Tuesday, June 11, 2002

So tell me again, how do we make money from this?
At last, someone has noticed the missing ingredient in the web services stack: billing. Everyone has been talking about subscribing to web services without ever giving a single thought to one of the most important things that happens when someone takes out a subscription — they hand over a fee. "Without billing, it's just a hobby," Scott Swartz, CEO of web services billing software vendor MetraTech, reminds us in this story from InfoWorld. "Companies need to focus on collecting revenue to make a profit from Web services." All credit to Cape Clear for noticing what everyone else seems to have forgotten, and sealing a product deal with MetraTech, which seems to be about the only company out there with proven technology that plugs this all-important black hole. Billing's not easy. No-one can afford to make it an afterthought.
posted by Phil Wainewright 2:49 AM (GMT) | comments | link

Monday, June 10, 2002

Novell brings cheer with SilverStream buy
The news that Novell is to buy web services platform vendor SilverStream Software settles several longstanding questions.

The most important of those questions concerns Novell's strategic direction. In a recent posting, I cast doubt on whether the company's management had its finger on the pulse of the web services sector. I was wrong. This acquisition shows that Novell's top people are very much on the ball. Of all the application server vendors, SilverStream is the one with the most coherent family of web services tools, and it handsomely plugs the gap in Novell's current lineup.

Once the deal goes through (it is expected to close in July), it could be the catalyst to catapult Novell into the front rank of leading platform vendors. There may be more to come, too. Novell has spent $212 million on SilverStream, but its rumored war chest was as much as $700 million, which leaves a cool half a billion potentially still in play. That would be enough to pick up HP's middleware properties, which HP is thinking of selling, or perhaps even make a bid for market leader BEA. But it now seems that Novell is smarter than that. Although there may be grounds for acquisitions to gain market share, its best strategy now will be to conserve its cash to pick up some of the startups who are developing much-needed new web services tools and technologies.

That brings us neatly to the second of those three questions. This one has been hanging in the minds of investors who've been putting their money into web services ventures. Did they do the right thing? Novell has answered in the affirmative, demonstrating that there is real value in solid web services businesses, and inspiring confidence that there are substantial cash buyers ready and waiting to acquire a market presence.
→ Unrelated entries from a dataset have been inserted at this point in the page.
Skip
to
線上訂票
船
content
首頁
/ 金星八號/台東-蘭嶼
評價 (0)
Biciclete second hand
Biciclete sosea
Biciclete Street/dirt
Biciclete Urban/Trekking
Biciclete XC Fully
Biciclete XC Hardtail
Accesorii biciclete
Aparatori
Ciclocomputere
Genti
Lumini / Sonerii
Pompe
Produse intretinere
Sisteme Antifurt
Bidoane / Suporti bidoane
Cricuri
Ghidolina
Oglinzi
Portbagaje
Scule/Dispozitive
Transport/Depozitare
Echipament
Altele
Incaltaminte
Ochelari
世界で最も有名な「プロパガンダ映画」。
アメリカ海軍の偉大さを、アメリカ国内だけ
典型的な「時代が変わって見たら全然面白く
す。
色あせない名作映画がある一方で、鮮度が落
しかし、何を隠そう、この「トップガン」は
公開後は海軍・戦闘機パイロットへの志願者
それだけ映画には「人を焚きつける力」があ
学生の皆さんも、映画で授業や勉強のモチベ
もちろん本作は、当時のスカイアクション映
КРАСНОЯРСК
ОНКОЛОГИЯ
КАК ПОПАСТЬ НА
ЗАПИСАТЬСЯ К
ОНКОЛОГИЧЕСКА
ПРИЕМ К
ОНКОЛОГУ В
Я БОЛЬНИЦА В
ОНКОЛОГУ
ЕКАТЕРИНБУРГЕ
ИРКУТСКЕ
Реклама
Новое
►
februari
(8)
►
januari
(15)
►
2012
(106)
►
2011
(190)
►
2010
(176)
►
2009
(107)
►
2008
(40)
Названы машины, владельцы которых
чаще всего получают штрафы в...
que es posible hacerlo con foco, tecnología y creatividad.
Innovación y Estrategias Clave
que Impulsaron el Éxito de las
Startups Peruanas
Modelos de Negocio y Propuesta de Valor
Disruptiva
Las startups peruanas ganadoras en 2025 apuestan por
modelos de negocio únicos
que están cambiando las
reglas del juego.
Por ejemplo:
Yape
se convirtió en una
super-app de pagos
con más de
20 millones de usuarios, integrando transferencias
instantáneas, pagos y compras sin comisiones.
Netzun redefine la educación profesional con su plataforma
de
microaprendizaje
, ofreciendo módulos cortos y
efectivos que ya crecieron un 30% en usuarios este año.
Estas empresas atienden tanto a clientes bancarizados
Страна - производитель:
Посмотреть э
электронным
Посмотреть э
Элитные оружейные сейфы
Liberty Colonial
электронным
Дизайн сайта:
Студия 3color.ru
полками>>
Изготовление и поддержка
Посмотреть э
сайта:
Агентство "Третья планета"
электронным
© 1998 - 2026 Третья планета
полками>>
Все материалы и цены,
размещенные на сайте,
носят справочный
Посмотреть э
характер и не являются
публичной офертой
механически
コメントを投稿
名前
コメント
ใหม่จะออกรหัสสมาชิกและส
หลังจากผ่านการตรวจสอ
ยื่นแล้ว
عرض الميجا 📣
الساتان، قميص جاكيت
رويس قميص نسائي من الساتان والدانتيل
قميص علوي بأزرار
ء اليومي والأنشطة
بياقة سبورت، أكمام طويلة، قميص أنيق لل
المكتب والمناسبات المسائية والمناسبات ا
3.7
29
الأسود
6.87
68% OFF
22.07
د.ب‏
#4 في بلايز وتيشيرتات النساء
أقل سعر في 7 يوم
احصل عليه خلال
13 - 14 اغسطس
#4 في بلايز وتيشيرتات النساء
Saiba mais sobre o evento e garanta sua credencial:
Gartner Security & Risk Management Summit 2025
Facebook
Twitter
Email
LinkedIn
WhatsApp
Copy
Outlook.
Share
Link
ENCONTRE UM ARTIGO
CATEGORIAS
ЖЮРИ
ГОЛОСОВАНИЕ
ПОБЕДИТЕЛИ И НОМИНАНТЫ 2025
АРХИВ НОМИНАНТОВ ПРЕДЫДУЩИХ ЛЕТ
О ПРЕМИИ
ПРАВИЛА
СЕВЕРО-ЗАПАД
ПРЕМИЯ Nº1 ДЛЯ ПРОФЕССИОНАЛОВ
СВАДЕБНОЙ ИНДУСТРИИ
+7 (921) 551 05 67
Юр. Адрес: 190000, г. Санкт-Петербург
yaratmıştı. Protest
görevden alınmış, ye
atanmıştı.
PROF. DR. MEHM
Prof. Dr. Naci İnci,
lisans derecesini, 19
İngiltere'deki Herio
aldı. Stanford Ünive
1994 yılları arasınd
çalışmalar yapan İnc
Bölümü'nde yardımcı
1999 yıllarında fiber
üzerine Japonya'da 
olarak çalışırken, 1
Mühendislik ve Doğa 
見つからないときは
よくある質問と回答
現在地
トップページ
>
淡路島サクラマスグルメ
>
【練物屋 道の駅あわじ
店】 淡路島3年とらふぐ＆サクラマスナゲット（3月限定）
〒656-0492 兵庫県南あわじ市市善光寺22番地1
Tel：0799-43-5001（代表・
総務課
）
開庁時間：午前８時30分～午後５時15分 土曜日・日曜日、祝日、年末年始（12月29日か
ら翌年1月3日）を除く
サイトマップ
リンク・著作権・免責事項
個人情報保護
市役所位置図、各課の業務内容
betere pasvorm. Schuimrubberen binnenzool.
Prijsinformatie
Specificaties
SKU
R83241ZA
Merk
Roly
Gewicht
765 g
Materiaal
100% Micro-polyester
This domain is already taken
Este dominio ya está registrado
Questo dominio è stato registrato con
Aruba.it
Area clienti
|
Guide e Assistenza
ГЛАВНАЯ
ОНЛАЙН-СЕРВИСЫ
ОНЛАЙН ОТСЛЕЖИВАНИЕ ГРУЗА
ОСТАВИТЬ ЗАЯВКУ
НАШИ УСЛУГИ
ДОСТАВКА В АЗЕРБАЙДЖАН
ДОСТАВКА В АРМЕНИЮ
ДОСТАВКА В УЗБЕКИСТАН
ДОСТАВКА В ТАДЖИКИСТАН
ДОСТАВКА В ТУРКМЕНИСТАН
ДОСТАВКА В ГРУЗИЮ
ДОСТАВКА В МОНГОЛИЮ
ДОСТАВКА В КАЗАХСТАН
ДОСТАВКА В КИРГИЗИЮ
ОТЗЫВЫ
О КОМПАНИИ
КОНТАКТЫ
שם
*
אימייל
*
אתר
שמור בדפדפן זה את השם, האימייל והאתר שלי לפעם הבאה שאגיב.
The final question concerned SilverStream's future. Along with Iona, whose history I wrote about last week on ASPnews, SilverStream is one of the last survivors of the several dozen web application server startups that came to prominence in the mid 1990s. Almost all its peers were acquired, the most successful of them by Novell's soon-to-be rivals BEA, Sun and Oracle (IBM and Microsoft also made acquisitions, but not of core platforms). It seemed destiny had passed SilverStream by, but then the advent of web services allowed it to display its strengths in a new light, and its persistence has finally been rewarded.